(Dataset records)

((

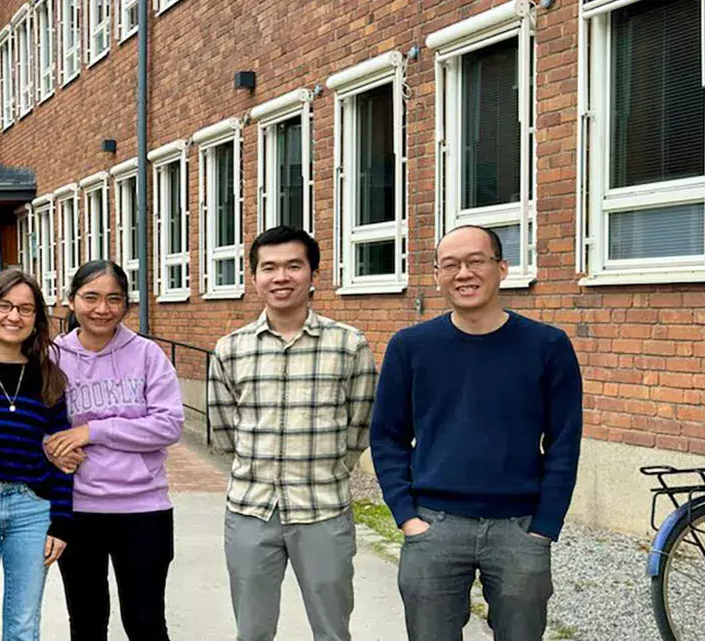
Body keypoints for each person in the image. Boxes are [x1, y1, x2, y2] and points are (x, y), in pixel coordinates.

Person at [370, 225, 583, 641]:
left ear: (501, 268)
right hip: (434, 526)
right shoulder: (410, 347)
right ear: (436, 275)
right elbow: (387, 437)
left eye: (475, 261)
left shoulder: (547, 346)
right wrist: (407, 517)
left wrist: (545, 526)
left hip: (520, 528)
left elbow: (564, 442)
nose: (463, 273)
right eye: (450, 264)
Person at [205, 226, 377, 641]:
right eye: (269, 268)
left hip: (323, 509)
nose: (281, 277)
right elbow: (224, 430)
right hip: (251, 510)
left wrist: (329, 468)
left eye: (293, 266)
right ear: (254, 277)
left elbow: (360, 424)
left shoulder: (349, 345)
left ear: (313, 274)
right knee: (252, 630)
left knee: (332, 629)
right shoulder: (230, 349)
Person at [45, 259, 185, 641]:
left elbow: (169, 424)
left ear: (126, 304)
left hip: (143, 510)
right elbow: (35, 425)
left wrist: (93, 430)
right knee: (87, 622)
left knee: (145, 622)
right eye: (90, 297)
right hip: (78, 510)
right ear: (71, 301)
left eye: (113, 298)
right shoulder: (53, 357)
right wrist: (50, 447)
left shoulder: (147, 354)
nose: (102, 309)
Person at [0, 269, 79, 641]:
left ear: (37, 320)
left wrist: (61, 521)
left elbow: (64, 456)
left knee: (24, 624)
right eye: (4, 305)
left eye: (26, 309)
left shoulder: (49, 377)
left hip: (32, 509)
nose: (14, 316)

))

### What you should do
Start with the line above that contains "right eye: (269, 268)" and stop after the line that contains "right shoulder: (230, 349)". Output those lines exactly, and only those.

### Answer for this exercise
right eye: (269, 268)
left hip: (323, 509)
nose: (281, 277)
right elbow: (224, 430)
right hip: (251, 510)
left wrist: (329, 468)
left eye: (293, 266)
right ear: (254, 277)
left elbow: (360, 424)
left shoulder: (349, 345)
left ear: (313, 274)
right knee: (252, 630)
left knee: (332, 629)
right shoulder: (230, 349)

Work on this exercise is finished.